New talent weighs in on his TV debut as Les Norton
ALEXANDER Bertrand beat some Hollywood heavyweights to win the titular role of Les Norton in the ABC's adaptation of Australian author Robert G. Barret's literary larrikin.
But the up-and-coming actor is too much of a gentleman to name names.
"Jocelyn (Moorhouse, the director) went in to bat for me. I'm not going to mention them but some serious names were put in for Les. They took a shot on me, which is still bizarre to me," he tells The Guide.
The rising talent was meant to make his big TV debut last year in Seven's Australian Gangster, but the true-crime drama has been delayed for legal issues.
Instead, Les Norton is the Manly native's first introduction to viewers.
Bertrand stars opposite David Wenham and Rebel Wilson in the 10-part comedy drama, which premiered on Sunday and follows country Queensland bloke Norton as he arrives in Sydney to escape a troubled past.
He lands a job as a bouncer at an illegal casino and finds himself dragged into a web of underground criminality.
"One thing that attracted me to him is he judged no one, and I like to see myself like that as well," Bertrand says. "He has a good outlook for the world we live in. He knows what he wants and treats everybody with respect.
"It doesn't matter who it is, you give everyone a shot and a chance."
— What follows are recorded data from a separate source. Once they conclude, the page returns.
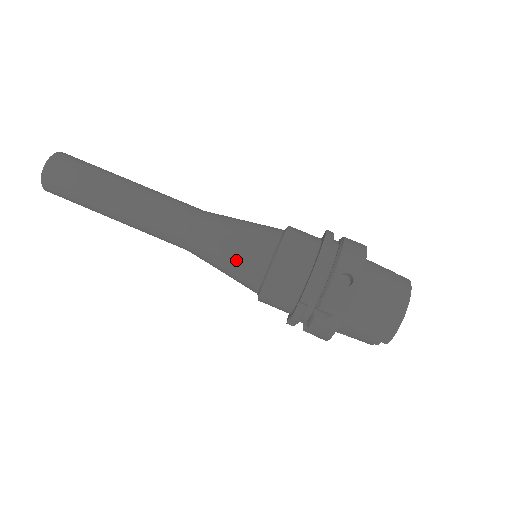
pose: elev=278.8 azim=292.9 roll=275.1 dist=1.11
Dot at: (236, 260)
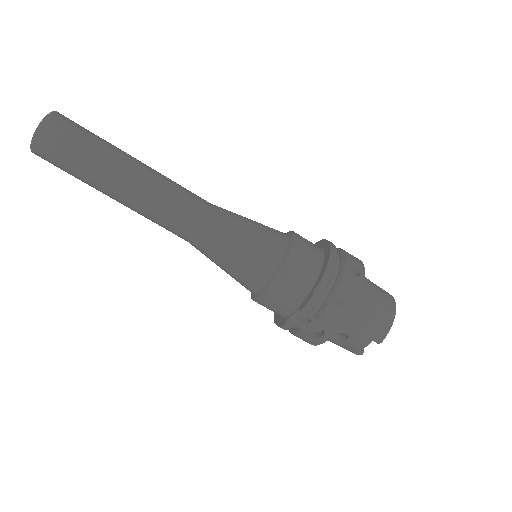
Dot at: (251, 246)
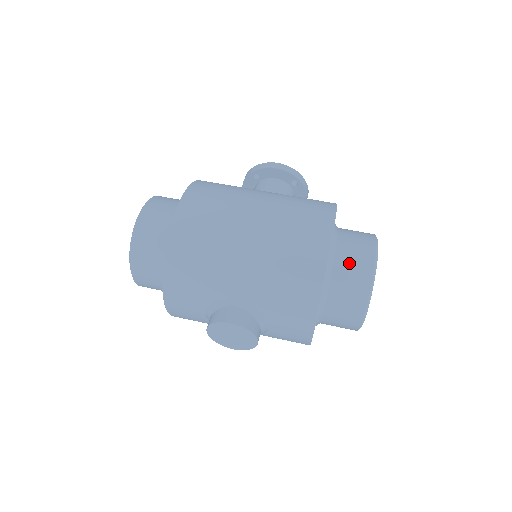
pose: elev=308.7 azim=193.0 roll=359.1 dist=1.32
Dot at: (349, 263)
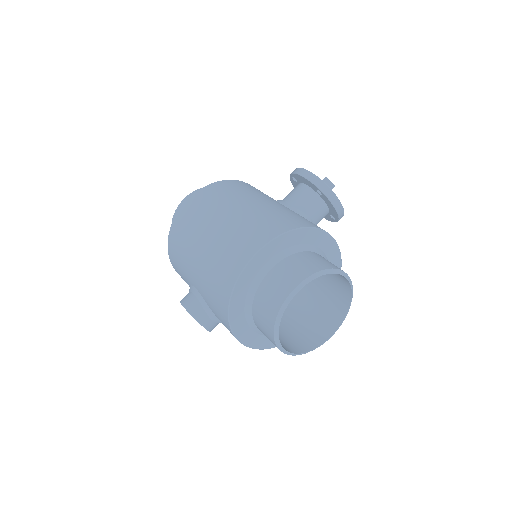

Bertrand drew on his background in muay thai and the Army to bulk up for the role, training six days a week. He also dyed his hair red and wears a prosthetic nose to "look that little bit rougher".
"I'd look in the mirror going 'Who the hell is that?'. The description in the books is Les has arms like Christmas hams, but he would prefer to hit the heavy bag and swim a lap of Bondi than lift a bunch of weights," he says.
Ironically, when an injury forced him to leave the Army Bertrand worked as a bouncer in Kings Cross before landing a place in Sydney's Screenwise acting school. But Bertrand says he threw more punches on the set of Les Norton than he did in real life.
"I was never a fighter. Nine times out of 10 you can talk someone down from any situation," he says.
"I got a lot of work at a place called The Village. That was before the lock-out laws, so it was still the wild west."
Set in the 1980s, Les Norton has a heightened sense of reality and screenwriter Morgan O'Neill has adapted Barret's story for a modern audience.
Kate Box, for example, plays Les's housemate Lozza, who was a man in the books.
"Taking Les straight from the books to the screen wouldn't have translated," Bertrand says. "You can't please everyone but I think you can create something people will love.
"We've created this Les who is a fish out of water and is thrust into it all."
Les Norton airs Sundays at 8.40pm on ABC-TV.